Naomi Yasui, Maggie Groat & LEISURE
ESP Mtl

November 14–December 21, 2013

Battat Contemporary gallery is pleased to announce a joint initiative exhibition exchange with Toronto gallery Erin Stump Projects to debut at Battat Contemporary on November 14th with the presentation of ESP Mtl. This inaugural event will be followed by a corresponding exhibition of works by artists from Battat Contemporary with Erin Stump Projects in Toronto in April 2014. Open since 2011, Erin Stump Projects was quickly identified as among the most promising and dynamic of Toronto's new galleries, with a noteworthy roster of emerging Canadian artists. ESP Mtl provides an insightful and imaginative survey of convergences in the practices of Erin Stump Projects artists and collaborators Maggie Groat, Leisure (Meredith Carruthers & Susannah Wesley) and Naomi Yasui.


Maggie Groat is a visual artist working in a variety of media including collage, sculpture, artists' books, site-specific interventions, and field studies.

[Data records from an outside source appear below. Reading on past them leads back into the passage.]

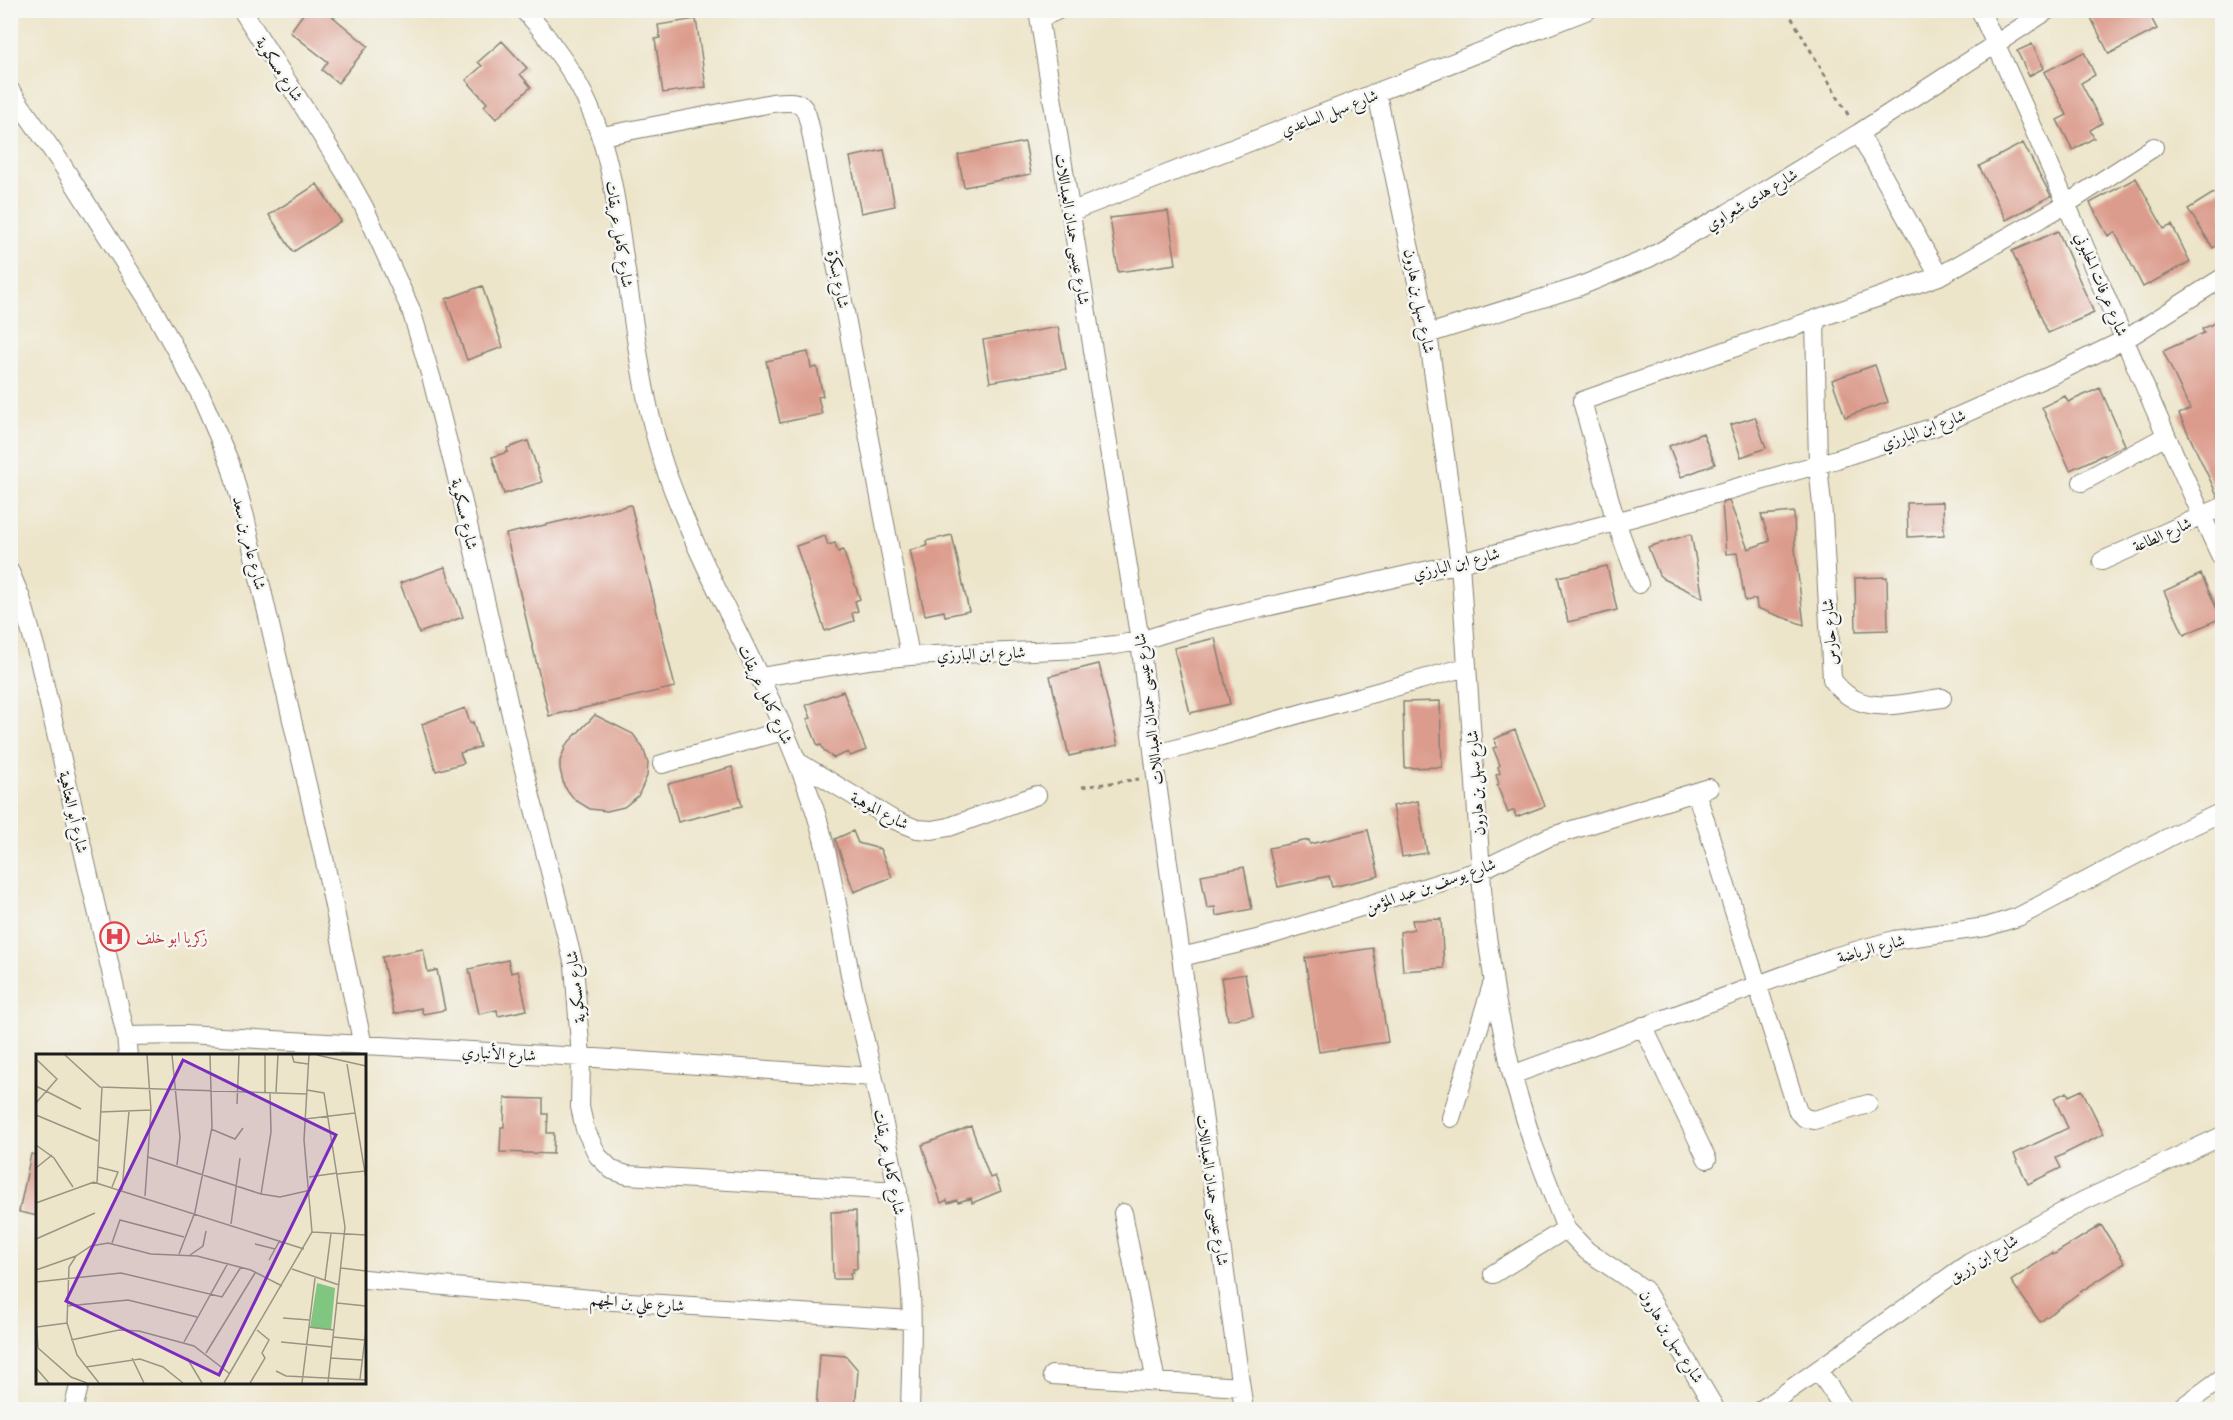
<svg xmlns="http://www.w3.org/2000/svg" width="2233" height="1420" font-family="'IM FELL Great Primer',Amiri,serif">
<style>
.building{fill:#dc9c8d}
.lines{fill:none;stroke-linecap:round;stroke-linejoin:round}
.minor-casing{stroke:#848073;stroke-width:20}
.path{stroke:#848073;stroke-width:3;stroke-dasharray:4.5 4.5;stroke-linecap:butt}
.minor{stroke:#fff;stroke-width:18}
.labels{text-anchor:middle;stroke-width:5;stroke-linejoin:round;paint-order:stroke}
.street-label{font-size:16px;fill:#1c1c1c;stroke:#f6f6f2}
.health-label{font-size:16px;fill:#be3a42;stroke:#f6f6f2;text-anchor:start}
.inset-road{fill:none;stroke:#999584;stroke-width:1.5}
.view{fill:#7b2cbf;fill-opacity:0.15;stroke:#7b2cbf;stroke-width:3}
.inset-edge{fill:none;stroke:#1c1c1c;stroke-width:3}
</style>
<rect width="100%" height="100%" fill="#f6f6f2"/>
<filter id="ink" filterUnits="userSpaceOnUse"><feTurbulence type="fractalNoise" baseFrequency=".0167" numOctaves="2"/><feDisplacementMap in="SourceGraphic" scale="12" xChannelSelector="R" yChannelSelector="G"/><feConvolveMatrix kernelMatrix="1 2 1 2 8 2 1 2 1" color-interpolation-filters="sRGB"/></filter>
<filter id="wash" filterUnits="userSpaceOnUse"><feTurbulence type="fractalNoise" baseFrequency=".008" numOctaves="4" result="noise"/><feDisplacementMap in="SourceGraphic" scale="24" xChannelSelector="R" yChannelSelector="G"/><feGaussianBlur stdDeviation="1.35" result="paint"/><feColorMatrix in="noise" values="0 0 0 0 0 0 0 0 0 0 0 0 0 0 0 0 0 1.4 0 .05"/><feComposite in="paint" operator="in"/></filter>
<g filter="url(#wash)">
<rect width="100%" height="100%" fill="#ede5ca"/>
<g id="blocks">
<path class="building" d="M306 10H339L333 17 368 46 338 83 322 70 328 62 290 32Z
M2101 10H2147L2157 29 2109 54 2090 16Z
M696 19 706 87 663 93 655 39 660 38 658 25Z
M502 41 527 68 520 74 531 87 496 119 484 106 487 103 466 80 482 66 478 62Z
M2032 44 2044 68 2029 76 2017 51Z
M2084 52 2095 75 2081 83 2102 123 2090 130 2094 138 2073 150 2057 120 2067 115 2044 72Z
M1025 142 1031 174 964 187 958 155Z
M2023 143 2051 196 2006 220 1979 166Z
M884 150 895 206 861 213 850 157Z
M2136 178 2164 229 2172 225 2190 262 2143 287 2115 232 2108 236 2090 203Z
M317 184 341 221 293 252 269 215Z
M2223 187V242L2213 248 2188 209Z
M1168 211 1176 264 1118 272 1110 218Z
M2058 231 2094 313 2048 333 2012 251Z
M482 286 503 347 467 360 446 299Z
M2223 319V496L2218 497 2179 414 2190 409 2163 351 2204 333 2202 329Z
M1058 327 1066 369 990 382 983 340Z
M808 352 811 368 817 367 823 396 818 397 822 414 780 423 766 361Z
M1875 365 1888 402 1845 417 1832 380Z
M2100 388 2125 445 2104 456 2103 455 2070 470 2042 407 2065 396 2068 402Z
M1755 417 1766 448 1741 457 1730 425Z
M1703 433 1715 464 1681 477 1669 446Z
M528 441 542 482 504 494 492 457 508 452 507 448Z
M1729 501 1748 549 1770 541 1761 515 1794 512 1795 549 1804 625 1757 608 1756 599 1745 601 1737 553 1726 554 1722 503Z
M1943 502 1944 535 1908 537 1907 503Z
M631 505 675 687 549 716 506 534Z
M1691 534 1703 598 1664 579 1659 575 1648 547Z
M952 535 969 611 945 616 944 611 925 615 910 550 927 546 926 541Z
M825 536 828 545 835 543 838 552 843 550 860 599 855 601 858 611 852 613 854 621 825 631 796 546Z
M1607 566 1617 610 1568 622 1558 577Z
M445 567 463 617 419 633 400 583Z
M2201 574 2221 618 2184 635 2164 591Z
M1887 577 1888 630 1856 631 1855 578Z
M1215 638 1230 704 1190 713 1174 648Z
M1099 664 1118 745 1069 756 1050 676Z
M843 691 866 750 850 756 848 752 834 758 825 752 821 745 818 746 807 719 811 718 806 705Z
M1440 701 1442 767 1405 768 1403 702Z
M465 708 470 723 473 722 480 747 460 753 464 763 436 771 422 724Z
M595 715 633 734 643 748 648 763 647 776 638 796 624 807 607 811 590 809 575 800 564 786 560 769V761L566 745Z
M1515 730 1545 806 1516 817 1514 810 1508 813 1497 785 1499 784 1496 775 1500 773 1498 767 1500 765 1493 748 1497 747 1494 739Z
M732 767 742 806 678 822 668 784Z
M1418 801 1427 853 1402 857 1393 806Z
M1368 830 1379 876 1332 887 1329 876 1278 887 1269 848 1309 840 1310 844Z
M853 831 858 843 880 849 892 877 854 892 835 839Z
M1244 867 1252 909 1216 916 1215 907 1207 908 1201 875Z
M1441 919 1444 968 1403 971 1400 932 1414 929 1412 920Z
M1373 948 1388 1042 1319 1052 1305 958Z
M423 949 428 972 437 970 445 1010 423 1014 421 1008 394 1014 382 957Z
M508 960 511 973 518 971 527 1010 498 1016 497 1010 479 1014 469 969Z
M1245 974 1253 1016 1228 1020 1221 978Z
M2082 1090 2104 1134 2056 1158 2061 1168 2028 1184 2014 1154 2068 1128 2054 1098 2067 1092 2069 1096Z
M505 1098 543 1099V1114H548L547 1133H554L553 1154 500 1152 501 1127H504Z
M971 1126 990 1178 995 1176 1001 1191 972 1203 971 1198 958 1202 957 1200 948 1203 947 1200 941 1203 922 1145Z
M31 1154 38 1155V1216L19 1212Z
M856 1211 857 1269H853V1273H850L851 1279H833L831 1212Z
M2101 1225 2125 1263 2080 1292 2040 1322 2011 1281 2052 1253 2053 1255Z
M820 1354 846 1356 858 1370 855 1410H816Z"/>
</g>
</g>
<g filter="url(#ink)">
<use href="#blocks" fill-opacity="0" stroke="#848073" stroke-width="1.5"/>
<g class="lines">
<defs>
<path id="minor" d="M242 10 344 171 364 207 411 310 432 380 462 498 520 754 574 965 581 1057 580 1107 585 1129 598 1156 612 1170 627 1175 898 1191
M523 10C536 22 546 35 556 50 605 115 613 179 624 258 635 328 642 400 665 468 705 582 772 685 811 799 831 854 839 921 851 979 872 1075 898 1171 909 1269 914 1315 911 1363 910 1410
M1038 10 1140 641 1156 776 1244 1410
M1980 10C2065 192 2137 378 2222 559
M1040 18 1058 10
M10 90 61 163 148 300 200 394 230 463 245 517 324 858 363 1046
M1377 94 1428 334 1460 563 1484 916 1497 1004 1512 1075 1533 1144 1566 1229 1587 1251 1645 1290 1716 1410
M1859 133 1939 276
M602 136 772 103C803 100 805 102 811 132L910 656
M1070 212 1588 10
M1815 319 1818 465 1823 515 1832 679C1859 719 1901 703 1942 698
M1428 334 1578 287 1649 258 1728 213 1859 133 2048 10
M2082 482 2166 436
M2102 561 2222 507
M10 572 21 598 39 660 126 1036 128 1056
M1639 584 1616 522 1582 401 1939 276 2068 203 2154 147
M761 677 868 660 910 656 1082 649 1115 645 1140 641 1204 621 1460 563 1634 517 1837 459 1934 427 2056 373 2126 339 2222 278
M1154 755 1466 667
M798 762 892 819 917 829 932 830 949 827 1037 795
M662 764 783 731
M1696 792 1798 1112 1805 1118 1814 1120 1868 1104
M1181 957 1261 938 1481 870 1549 837 1709 788
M1643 1026 1707 1159
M126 1036 185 1035 581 1057 873 1077
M1512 1075 1834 957 1894 940 1986 927 2018 917 2175 834 2222 812
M1451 1118 1492 985
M1123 1213 1156 1382
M1493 1274 1566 1229
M364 1279 614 1301 911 1320
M1818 1370 1845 1410
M1052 1375 1241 1387
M73 1410 80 1382
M1761 1410 1969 1263 2083 1201 2222 1136
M2178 1410 2222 1378"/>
</defs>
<use href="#minor" class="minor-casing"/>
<path class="path" d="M1787 10 1850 118
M1082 787 1139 779"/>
<use href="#minor" class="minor"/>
</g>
</g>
<defs>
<symbol id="hospital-ring" viewBox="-11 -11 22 22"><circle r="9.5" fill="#f6f6f2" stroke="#e0444e" stroke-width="1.5"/><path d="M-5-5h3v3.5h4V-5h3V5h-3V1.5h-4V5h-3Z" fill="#e0444e"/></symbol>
</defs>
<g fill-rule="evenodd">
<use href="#hospital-ring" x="98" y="920" width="33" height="33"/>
</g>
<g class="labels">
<g class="street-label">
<text transform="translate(280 69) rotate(57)" y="6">شارع مسكوية</text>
<text transform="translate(1329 112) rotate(-21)" y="6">شارع سهل الساعدي</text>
<text transform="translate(1751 199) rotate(-31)" y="6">شارع هدى شعراوي</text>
<text transform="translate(1073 229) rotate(81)" y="6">شارع عيسى حمدان العبداللات</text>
<text transform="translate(620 234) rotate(81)" y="6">شارع كامل عريقات</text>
<text transform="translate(839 279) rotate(79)" y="6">شارع بسكرة</text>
<text transform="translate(2102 284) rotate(67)" y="6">شارع عرفات الحلبوني</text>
<text transform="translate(1420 301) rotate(79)" y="6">شارع سهل بن هارون</text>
<text transform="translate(1923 429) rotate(-20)" y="6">شارع ابن البارزي</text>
<text transform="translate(465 514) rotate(77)" y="6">شارع مسكوية</text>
<text transform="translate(2162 534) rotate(-24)" y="6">شارع الطاعة</text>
<text transform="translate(250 543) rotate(76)" y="6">شارع عامر بن سعد</text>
<text transform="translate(1456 563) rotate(-14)" y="6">شارع ابن البارزي</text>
<text transform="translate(1829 632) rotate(-94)" y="6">شارع حارس</text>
<text transform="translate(981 653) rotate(-2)" y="6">شارع ابن البارزي</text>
<text transform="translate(766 694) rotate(65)" y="6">شارع كامل عريقات</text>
<text transform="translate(1148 709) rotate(-97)" y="6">شارع عيسى حمدان العبداللات</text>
<text transform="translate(1475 783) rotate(-94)" y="6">شارع سهل بن هارون</text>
<text transform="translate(880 810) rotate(28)" y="6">شارع الموهبة</text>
<text transform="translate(74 812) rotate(77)" y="6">شارع أبو العتاهية</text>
<text transform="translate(1430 885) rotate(-19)" y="6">شارع يوسف بن عبد المؤمن</text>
<text transform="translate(1871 948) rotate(-15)" y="6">شارع الرياضة</text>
<text transform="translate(575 987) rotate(-97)" y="6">شارع مسكوية</text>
<text transform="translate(499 1053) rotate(3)" y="6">شارع الأنباري</text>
<text transform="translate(890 1162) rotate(79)" y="6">شارع كامل عريقات</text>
<text transform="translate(1213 1190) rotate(82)" y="6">شارع عيسى حمدان العبداللات</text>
<text transform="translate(1983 1258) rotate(-31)" y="6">شارع ابن زريق</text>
<text transform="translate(637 1302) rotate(4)" y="6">شارع علي بن الجهم</text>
<text transform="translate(1672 1336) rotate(58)" y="6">شارع سهل بن هارون</text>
</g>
<g class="health-label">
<text x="136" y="943">زكريا ابو خلف</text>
</g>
</g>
<g transform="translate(36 1054)">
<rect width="330" height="330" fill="#ede5ca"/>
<path d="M281 229 299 234 295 276 274 274Z" fill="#80c580"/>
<path class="inset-road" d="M29 1 64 33 271 40M136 1 144 83 141 111M256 1 258 8 272 10M281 1 330 12M0 5 21 25 0 49M311 10 330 125M0 32 45 55M271 36 288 39 309 173 292 329M229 38V1M240 38 242 1M201 50 203 1M64 58 115 56M0 61 62 87M269 65 319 59M175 75 199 85 207 74M0 91 18 104 37 133M112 103 225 140 244 143 275 136M62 113 82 118 76 133M0 114 16 101M301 120 329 117M273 123 301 119M57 128 268 195M61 129 66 33M86 136 93 57M225 140 235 78 234 38M109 142 115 56 111 1M0 149 58 128M195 170 204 104M276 178 330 181M0 185 59 159M76 189 84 166 148 183M219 190 239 195M143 200 159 158 176 73 174 1M154 201 167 192 170 177M233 206 244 186M305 214 330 217M256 215 303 231M0 216 40 202M289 226 295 179M0 228 85 219 186 243 205 213M301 249 330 252M31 252 92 246 161 263M0 260 2 294M247 264 273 266M1 273 31 269M273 273 298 276M297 283 328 286M35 286 83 276 103 277 158 292 194 320M148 288 192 209M245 288 296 293M2 294 35 323 51 329M170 299 219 219M96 304 108 329M151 304 166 329M295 304 326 306M50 313 104 305 127 313 147 329M0 314 13 329M240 317 250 322 330 326M324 325 330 276M63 329 41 301 31 269 33 213 40 202 55 192 72 189 115 200 161 202 215 216 246 232M188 329 276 178 268 86 273 1M214 329 229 304 226 299 233 286 221 276M266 329 279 224"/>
<path class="view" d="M147 6 300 81 183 321 30 247Z"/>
<rect width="330" height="330" class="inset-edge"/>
</g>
<rect width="2233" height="1420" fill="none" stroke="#f6f6f2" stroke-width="36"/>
</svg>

Forming an ongoing research-based practice, her work explores studies for possible futures, relationships and reconnections to Indigenous land and the interdisciplinary potential of artistic intervention and envisioning.

Shared Armature is a new body of work by Leisure (Meredith Carruthers & Susannah Wesley) that explores the creative act of framing and reframing, of exhibition and display as a creative medium. Inspired by the creative dialogue of floral artist Constance Spry (1886-1960) and painter Gluck (1895-1978), Shared Armature delves into the gaps and shadows of historical documentation with the aim of activating and inhabiting the underlying framework of a shared visual and formal vocabulary.

With an interdisciplinary practice that locates itself between installation, performance and sculpture, the work of ceramic artist Naomi Yasui puts into question the relations between object and creator, and those between creator and viewer. Also inspired by the work of artist Constance Spry, the series presented in ESP Mtl invites the viewer to interrogate, through formal references and art history, the object.